Where Seldom is Heard a Discouraging Word

April 15, 2010

Deer and antelope really can play together.

Even occasional readers of these virtual pages are aware that conventional reviews are not their métier. While we are not exactly living in a golden age of the reviewer’s art, I do not consider that the greatest lack that we labor under, nor do I feel it my vocation to fill that breach. What I reckon there is a market for is something for which I’m much better suited: that of the enthusiast — a relatively informed enthusiast, it is to be hoped, but a nonetheless energetic pointer-outer of good stuff.

In that vein, I want to point to two events last week that gave me various kinds of hope. First was a night at Zankel Hall in celebration of the 4Oth anniversary of the invaluable Oral History of American Music project at Yale. That phenomenon has been singled out here before, but now we had a deftly-concocted concert that combined the virtues of the recorded, spoken medium with the live means of a concert. When you have more-than-life-sized images of Leonard Bernstein being, yes, an enthusiast for Aaron Copland’s Piano Variations on a sofa beside their beaming composer, then immediately lights go up on a piano and pianist who deliver a vivid performance of the work … well, this is very valuable indeed. Most of the evening went that way, and there were many highlights. Those highlights are detailed in the review already given in the New York Times.

The Yale University School of Music, which is home to the OHAM and some of whose students, faculty, and alumni gave the concert, is the only conservatory in the Ivy League. Founded in 1894, it first provided one-year professional finishing for the men who had already concentrated on music in Yale College, and it certainly turned out a good many remarkable musicians who were oriented to both the liberal arts and to the creation or execution of music. The first name to come to mind in that connection was also the first subject of the OHAM, Charles Ives. But, as time went on and as even women were accepted into its courts, the school became a small and select conservatory and is now the only American one besides the Curtis Institute that doesn’t charge fees for instruction. Bard College, which has its own claims to distinction, has decided to make the idea of a liberal-arts grounding paired with musical professionalism its own. It is a courageous thing to found such a program in these times. Oberlin College and its Conservatory have cultivated that ground (as well as having pioneered coeducation) for more than a century and a half, their Conservatory being the oldest continuing one in the country. So starting something new along these lines is a brave thing.
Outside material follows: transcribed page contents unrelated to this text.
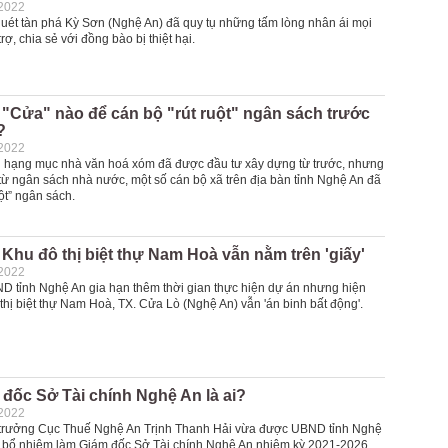
-2022
 quét tàn phá Kỳ Sơn (Nghệ An) đã quy tụ những tấm lòng nhân ái mọi
rợ, chia sẻ với đồng bào bị thiệt hại.
"Cửa" nào để cán bộ "rút ruột" ngân sách trước
?
-2022
 hạng mục nhà văn hoá xóm đã được đầu tư xây dựng từ trước, nhưng
 từ ngân sách nhà nước, một số cán bộ xã trên địa bàn tỉnh Nghệ An đã
uột” ngân sách.
Khu đô thị biệt thự Nam Hoà vẫn nằm trên 'giấy'
-2022
 tỉnh Nghệ An gia hạn thêm thời gian thực hiện dự án nhưng hiện
thị biệt thự Nam Hoà, TX. Cửa Lò (Nghệ An) vẫn 'án binh bất động'.
đốc Sở Tài chính Nghệ An là ai?
-2022
trưởng Cục Thuế Nghệ An Trịnh Thanh Hải vừa được UBND tỉnh Nghệ
, bổ nhiệm làm Giám đốc Sở Tài chính Nghệ An nhiệm kỳ 2021-2026.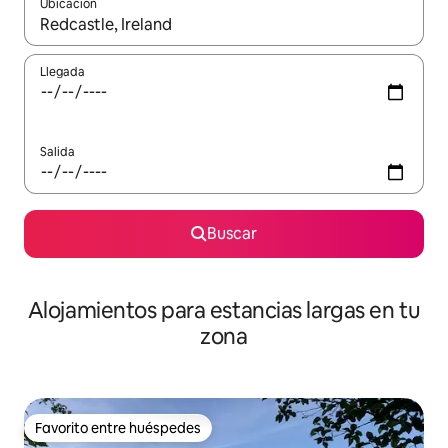
Ubicación
Cuando los resultados estén disponibles, podrás navegar usando l
Llegada
Salida
Buscar
Alojamientos para estancias largas en tu
zona
Favorito entre huéspedes
Favorito entre huéspedes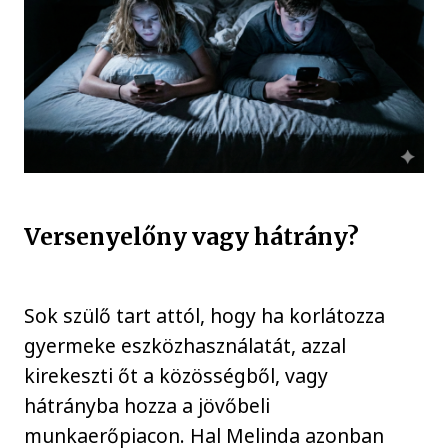
Versenyelőny vagy hátrány?
Sok szülő tart attól, hogy ha korlátozza
gyermeke eszközhasználatát, azzal
kirekeszti őt a közösségből, vagy
hátrányba hozza a jövőbeli
munkaerőpiacon. Hal Melinda azonban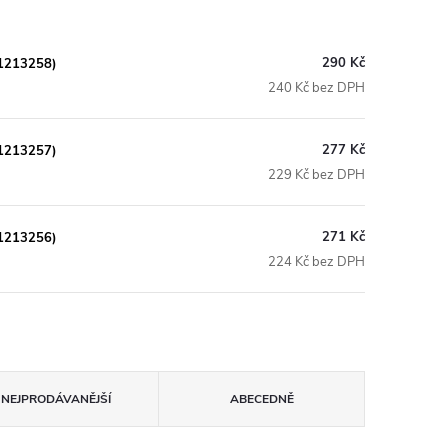
290 Kč
11213258)
240 Kč bez DPH
277 Kč
11213257)
229 Kč bez DPH
271 Kč
11213256)
224 Kč bez DPH
NEJPRODÁVANĚJŠÍ
ABECEDNĚ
The aims and the likelihood that the new Bard College Conservatory of Music will achieve them were, if we’re all lucky, exemplified by the performance of George Perle’s magnificent Concerto No. 1 for Piano and Orchestra by Melvin Chen. Dr. Chen, who also is Associate Director of the Conservatory, is a Ph.D. in chemistry (Harvard), holds two master’s degrees from Juilliard (in piano and in violin), having earlier received a Yale College degree in chemistry and physics. The work, from 1990, was conducted in a remarkably wide-awake fashion by the well-known President of Bard, whose own diversity of gifts and practice need no praise from me. But, lest other virtues of the concert by this already-remarkable orchestra be insufficiently emphasized, I point to another Times review.

In that same paper today, there is a feature article on a seemingly unrelated topic that nevertheless comes to mind here. It details the exploits of a journalist who disobeys prime statutes of the field, since he participates in and promotes, rather than objectively “covering,” the social life that surrounds the international world of fashion. Like this blog, he doesn’t claim any responsibility to expose all aspects of what he sees and hears: “I don’t lie,” he says. “I just try to find what was positive and only speak about that.” I know just what he means.